Simply put - you add three-dimensional lines one by one, starting from the bottom and then layering everything to the top. This is facilitated by 3-dimensional motion from a combination of the printer head and the printer base. This is the type of printing where you typically have a printer head that heats up and extrudes filament, like PLA on onto a base layer by layer and line by line. What most people associate 3D printing with is Fused deposition modeling (FDM). If you are already in the know, feel free to skip to the next part, but many of you might still appreciate a crash course.

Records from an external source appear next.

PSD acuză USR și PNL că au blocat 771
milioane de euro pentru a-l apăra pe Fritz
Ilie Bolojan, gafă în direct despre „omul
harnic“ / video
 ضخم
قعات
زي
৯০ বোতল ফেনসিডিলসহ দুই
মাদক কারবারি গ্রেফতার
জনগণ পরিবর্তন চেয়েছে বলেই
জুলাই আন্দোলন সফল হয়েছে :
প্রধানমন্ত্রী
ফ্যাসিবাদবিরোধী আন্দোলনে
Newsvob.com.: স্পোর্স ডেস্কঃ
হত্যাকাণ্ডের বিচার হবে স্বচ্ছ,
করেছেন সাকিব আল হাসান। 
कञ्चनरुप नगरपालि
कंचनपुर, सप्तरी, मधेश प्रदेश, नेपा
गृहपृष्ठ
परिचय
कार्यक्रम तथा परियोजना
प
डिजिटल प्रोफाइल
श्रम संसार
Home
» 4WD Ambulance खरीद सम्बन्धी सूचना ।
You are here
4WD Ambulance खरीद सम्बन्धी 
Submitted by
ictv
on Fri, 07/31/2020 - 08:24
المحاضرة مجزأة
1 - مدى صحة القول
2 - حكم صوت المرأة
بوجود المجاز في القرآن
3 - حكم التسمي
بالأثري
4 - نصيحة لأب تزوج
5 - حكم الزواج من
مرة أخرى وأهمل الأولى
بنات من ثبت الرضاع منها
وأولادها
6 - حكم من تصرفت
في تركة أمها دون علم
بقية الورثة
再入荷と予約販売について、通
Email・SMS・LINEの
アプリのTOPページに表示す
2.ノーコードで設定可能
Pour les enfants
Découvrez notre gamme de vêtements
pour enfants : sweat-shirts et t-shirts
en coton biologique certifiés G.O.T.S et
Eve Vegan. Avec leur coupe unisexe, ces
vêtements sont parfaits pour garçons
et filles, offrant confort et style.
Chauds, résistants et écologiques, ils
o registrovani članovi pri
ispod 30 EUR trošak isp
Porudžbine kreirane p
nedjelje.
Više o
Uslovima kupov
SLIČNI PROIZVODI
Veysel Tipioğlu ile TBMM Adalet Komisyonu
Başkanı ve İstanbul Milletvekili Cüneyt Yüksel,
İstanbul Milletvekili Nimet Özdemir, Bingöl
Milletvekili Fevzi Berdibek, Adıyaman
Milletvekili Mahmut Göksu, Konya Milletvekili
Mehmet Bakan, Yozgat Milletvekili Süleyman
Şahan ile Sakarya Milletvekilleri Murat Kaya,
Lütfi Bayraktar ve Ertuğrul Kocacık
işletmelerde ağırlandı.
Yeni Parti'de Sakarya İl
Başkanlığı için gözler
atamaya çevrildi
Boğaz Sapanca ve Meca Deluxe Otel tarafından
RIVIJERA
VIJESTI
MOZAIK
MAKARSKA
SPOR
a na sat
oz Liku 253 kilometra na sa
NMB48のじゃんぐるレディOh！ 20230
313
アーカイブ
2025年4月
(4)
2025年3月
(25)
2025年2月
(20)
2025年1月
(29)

Resin 3D printing? What is it and is it better than FDM? And this might just be the perfect profile of most first-time resin 3D printer afficionados. I had plenty of theoretical knowledge on resin printing, but zero experience so I approached reviewing the Creality HALOT-ONE from the point of view of a novice and someone who's more accustomed to FDM 3D printing. So, tl dr - I am well-versed in 3D printing tech and have what I would call above-average practical experience with traditional FDM printing.
So, my baby steps into 3D printing as a whole were done on one of Creality's 3D printers from the ever-popular Ender line and in a poetic turn on events, I am about to venture into Resin 3D printing on another Creality product. I have been doing Fused deposition modeling (FDM) 3D printing for over a year now as a hobby on and off and have owned a total of three 3D printers - my current Monoprice Select Mini V2, which is the only one I could reasonably keep with limited home space and before that Prusa i3, which replaced my original Ender 3. When CREALITY reached out asking if we wanted to check out their HALOT-ONE (CL-60) Resin 3D printer (for a fair and unsponsored review), we just couldn't pass up on the opportunity as 3D printing has been an area of interest of mine for quite some time. Ask around the office and you can get solid, in-depth information on anything from cars and fridges to drones and single-board computers and everything in-between, both size and complexity-wise. That being said, we are all passionate tech nerds and with plenty of varied interests.
We'll readily admit that 3D printing is not our primary field on interest here at GSMArena.